Les réseaux sociaux, appelés encore Social Networking, ont pour principe de mettre en relation les personnes (amis, collègues, tribus, etc.) par des dispositifs techniques proposant de multiples services (partage de vidéos, d’informations personnelles, tag sur le mur dans le texte). Les sites comme Facebook ou MySpace, ou LinkedIn pour une orientation plus professionnelle sont considérés comme des sites de Social Networking. L’idée est de créer un réseau dans un domaine donné et de l’entretenir en publiant du contenu (informations personnelles, actualités, etc.). Ces nouvelles formes sociales institutionnalisent les comportements des individus sur le Web. Elles évoluent dans un univers économique qui leur est propre, une économie 2.0 ou nouvelle économie qui s’est co-construite avec elles. Cette nouvelle économie utilise les nouvelles technologies de l’information et de la communication dans sa manière de fonctionner. De nouveaux modes d’échanges économiques se cristallisent autour de la personnalisation de masse (mass customization), l’idée étant de proposer des produits sur mesure pourtant fabriqués à grande échelle (site Web de type Nike.Id) ou encore autour de la vente d’espaces publicitaires des pages visitées. Les sites proposent de vendre leur espace libre des pages Web aux publicitaires, suivant la fréquentation du site. Cette «économie de l’attention » (M. Goldhaber, 1997) n’est pas propre au Web, mais en est un des mécanismes essentiels dans son écosystème. Les sites gratuits comme Facebook ou encore Youtube s’inscrivent dans cette veine de l’économie de l’attention, où la valeur de l’entreprise repose sur la capacité à attirer les individus.

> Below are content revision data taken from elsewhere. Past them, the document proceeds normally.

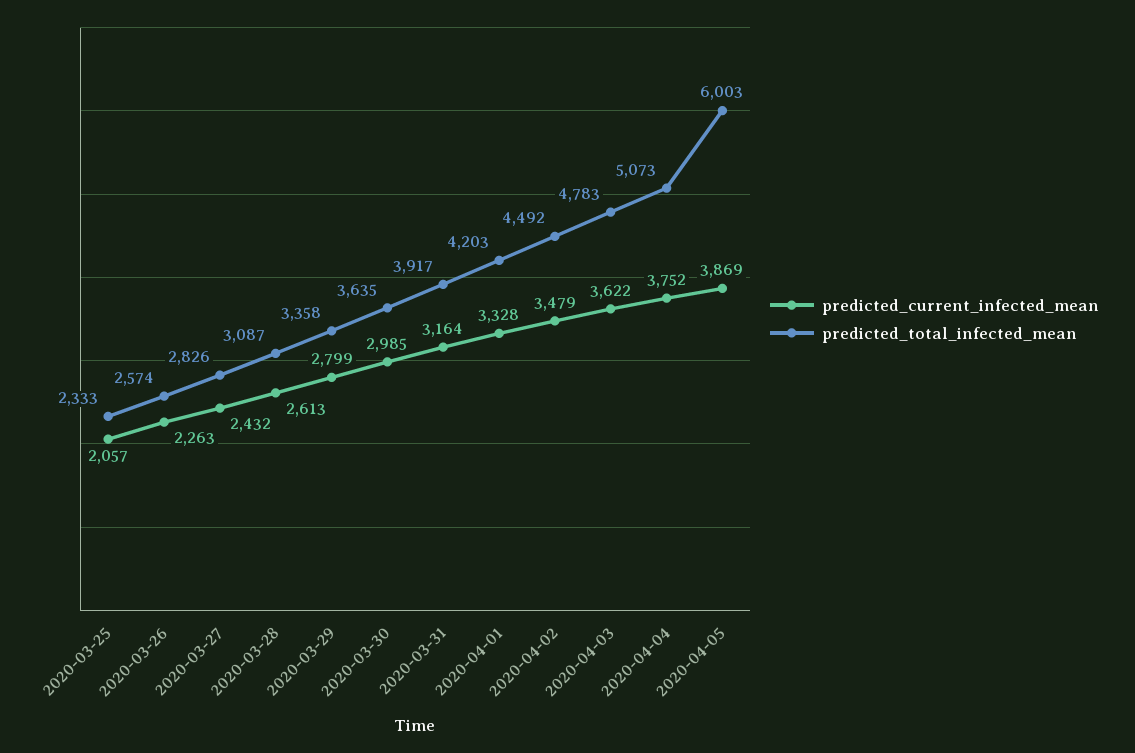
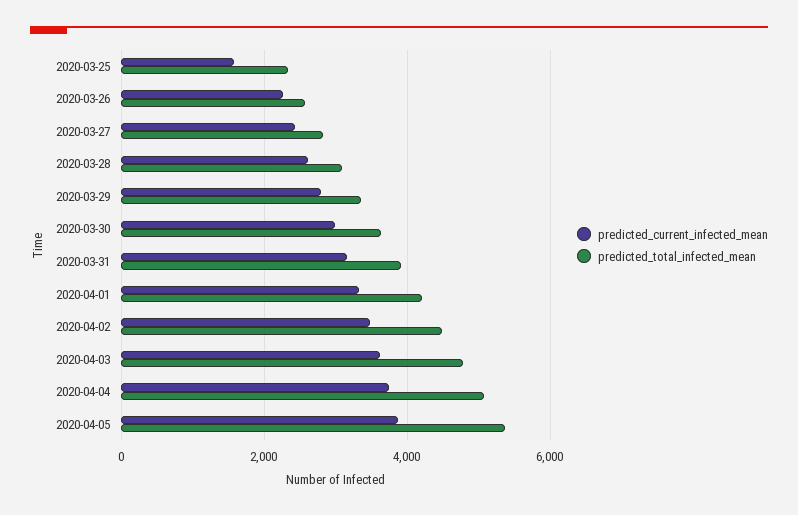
  {
    "predicted_current_infected_mean": {
-     "2020-03-25": 2057,
+     "2020-03-25": 1600,
      "2020-03-26": 2263,
      "2020-03-27": 2432,
      "2020-03-28": 2613,
      "2020-03-29": 2799,
      "2020-03-30": 2985,
      "2020-03-31": 3164,
      "2020-04-01": 3328,
      "2020-04-02": 3479,
      "2020-04-03": 3622,
      "2020-04-04": 3752,
      "2020-04-05": 3869
    },
    "predicted_total_infected_mean": {
      "2020-03-25": 2333,
      "2020-03-26": 2574,
      "2020-03-27": 2826,
      "2020-03-28": 3087,
      "2020-03-29": 3358,
      "2020-03-30": 3635,
      "2020-03-31": 3917,
      "2020-04-01": 4203,
      "2020-04-02": 4492,
      "2020-04-03": 4783,
      "2020-04-04": 5073,
-     "2020-04-05": 6003
+     "2020-04-05": 5400
    }
  }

Les phénomènes émergents et les orientations de l’univers Web, celle du lecteur-acteur et de la participation horizontale, font de cet espace virtuel un univers qui tend vers une certaine forme de démocratisation : un champ propice à une démocratisation de l’innovation où les utilisateurs-novateurs ou encore « lead users », selon E. Von Hippel (2006) sont au centre de l’innovation. L’innovation par les utilisateurs est une innovation distribuée où les utilisateurs se retrouvent dans de nombreuses formes de coopération. Ils se regroupent en réseau, en communauté. Ces communautés d’innovateurs ne sont pas exclusives au monde de l’Internet. E. Von Hippel définit ces communautés d’innovation (« innovation communities ») comme des espaces regroupant des individus ou des entreprises qui échangent de l’information, que ce soit par des rencontres face-à-face ou par de la communication électronique. Elles se développent quand au moins certains membres innovent, sont prêts à partager leurs innovations et que d’autres trouvent l’information fournie intéressante. Pour l’auteur, ces communautés d’innovation concernent aussi bien des produits informationnels comme le logiciel que des produits matériels (E. Von Hippel nous rappelle l’exemple des communautés sportives, celles des véliplanchistes, innovant avec la création des footstraps). Cependant, les outils Web fournissent à ces communautés des dispositifs d’interaction et de communication adéquats à ce processus d’innovation par l’utilisateur.